# Expectations of PWM for wiper motor



## duke000088 (Sep 1, 2013)

Last season, I tried my first animated prop - and failed. I attempted a simple trash can pop-up using a wiper motor. I purchased the whole sheh-bang from Monster Guts:http://www.monsterguts.com/store/product.php?productid=17761&cat=3&page=1

This is their package with the package with the simple PWM and power supply.

I was under the impression that the PWM would allow me to slow the RPMs while maintaining normal torque to the motor. In my case, I found that the motor torque plummeted when I ran at relatively low RPM (which is what I desired for the pop-up/down effect). At near normal RPM, the motor could lift my mechanism and trash can lid... but at low RPM, it could could not.

Are PWMs very variable in their performance? Do you get what you pay for? Will investing in a higher quality PWM yield high torque at low RPM?

This year I am revising the mechanism to support the rigor of higher RPM but I would be willing to invest in a better PWM device if it would mean I can salvage my wiper motor for this purpose.

Thanks folks


----------



## DarkOne (Oct 16, 2012)

You're going to lose torque when the motor slows down. The only way around it is using a gearbox or gearmotor. I've experienced the same thing using PWM with a wiper motor.


----------



## duke000088 (Sep 1, 2013)

Gearmotor... yeah - that's where I'm heading now: https://www.sparkfun.com/products/12154

thoughts?


----------



## DarkOne (Oct 16, 2012)

I think the torque is there if there specs are accurate. That's a really slow motor! 
And so tiny! Let us know if it works out and please post photos or video of the finished project.


----------



## skidrow (Feb 21, 2013)

My guess is that the frequency of your PWM controller is too slow, which would manifest itself as lower torque at slower RPMs. I have used other PMW controllers with a windshield motor and a good power supply and I did not notice any loss of torque at low speeds. Does the PWM controller you got come with any specs or manufacturer/model info so we could attempt to find this info? I doubt that a different motor will make much difference as the windshield motor is also a gear motor.


----------



## duke000088 (Sep 1, 2013)

skidrow - thanks for the input. 
I used the Monster Guts PWM that came with their wiper motor package: 
http://www.monsterguts.com/store/product.php?productid=17741&cat=3&page=1

It is certainly a bare-bones PWM... the economy model. I did not realize there would be such an effect from the PWM frequency. From the specs on Monsterguts.com, I cannot determine what frequency it is running at. But I assume the take home message is: a higher quality PWM will yield better results.
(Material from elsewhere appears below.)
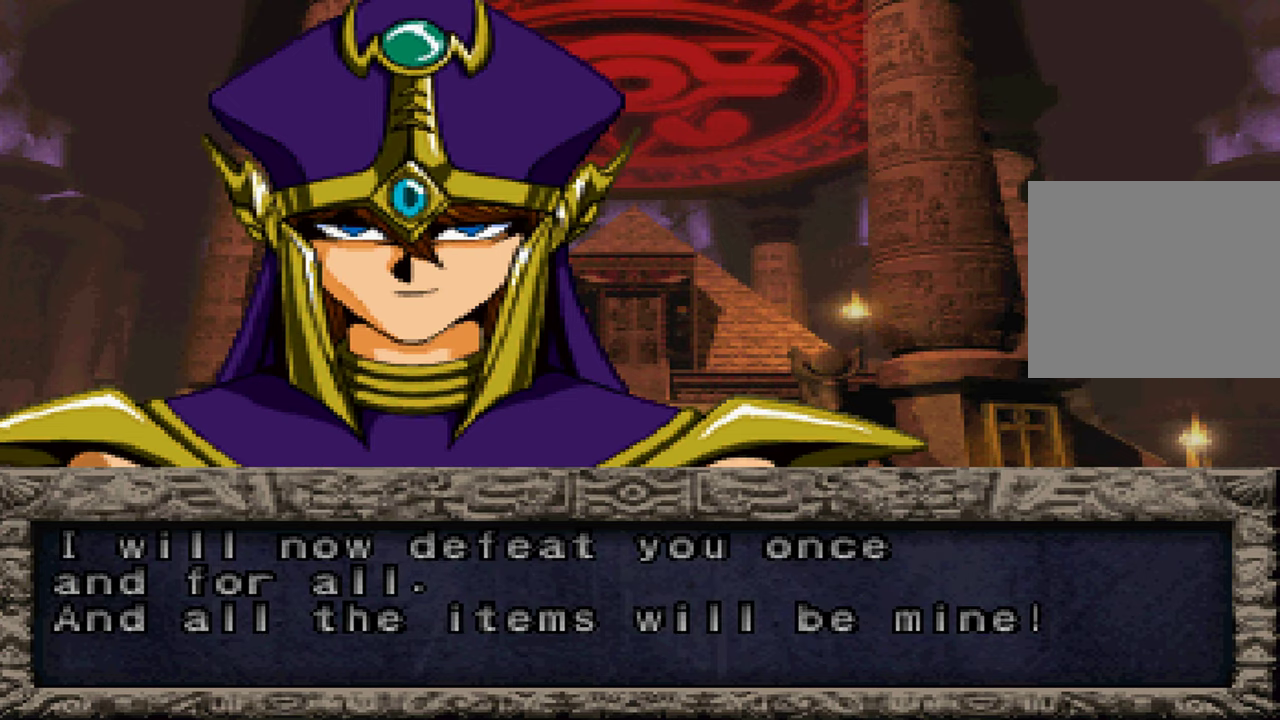
{"buttons": ["X"], "left_stick": "center", "right_stick": "center", "events": [[33, "A", "down"], [33, "X", "down"], [83, "A", "up"], [116, "X", "up"], [200, "A", "down"], [233, "X", "down"], [266, "A", "up"], [300, "X", "up"], [383, "A", "down"], [433, "A", "up"], [433, "X", "down"]]}
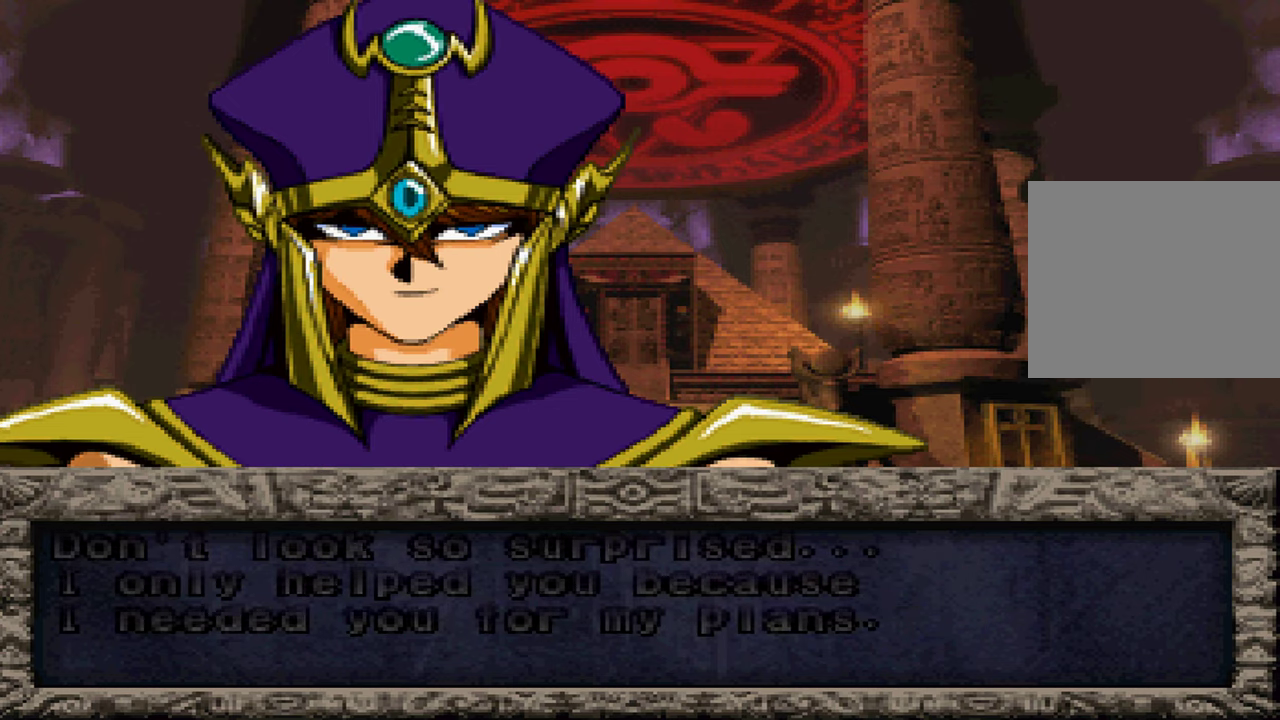
{"buttons": [], "left_stick": "center", "right_stick": "center", "events": [[33, "X", "up"], [66, "A", "down"], [133, "A", "up"], [133, "X", "down"], [233, "X", "up"], [333, "X", "down"], [416, "X", "up"], [433, "A", "down"], [483, "A", "up"]]}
I am starting Take 2 on my wiper motor trash bin prop now. I'm strongly considering coupling the wiper motor to a pinion/spur gear setup to give me a solid boost in torque and a major reduction in RPM. I'm going for a slow "peek-a-boo" pop up out of my recycling bin. I'm shooting for only a few RPM anyway... so maybe gearing the wiper motor down further will get me there. Plus it should make for a more robust lifting strength.

I would love to hear what others recommend for a high quality PWM???


----------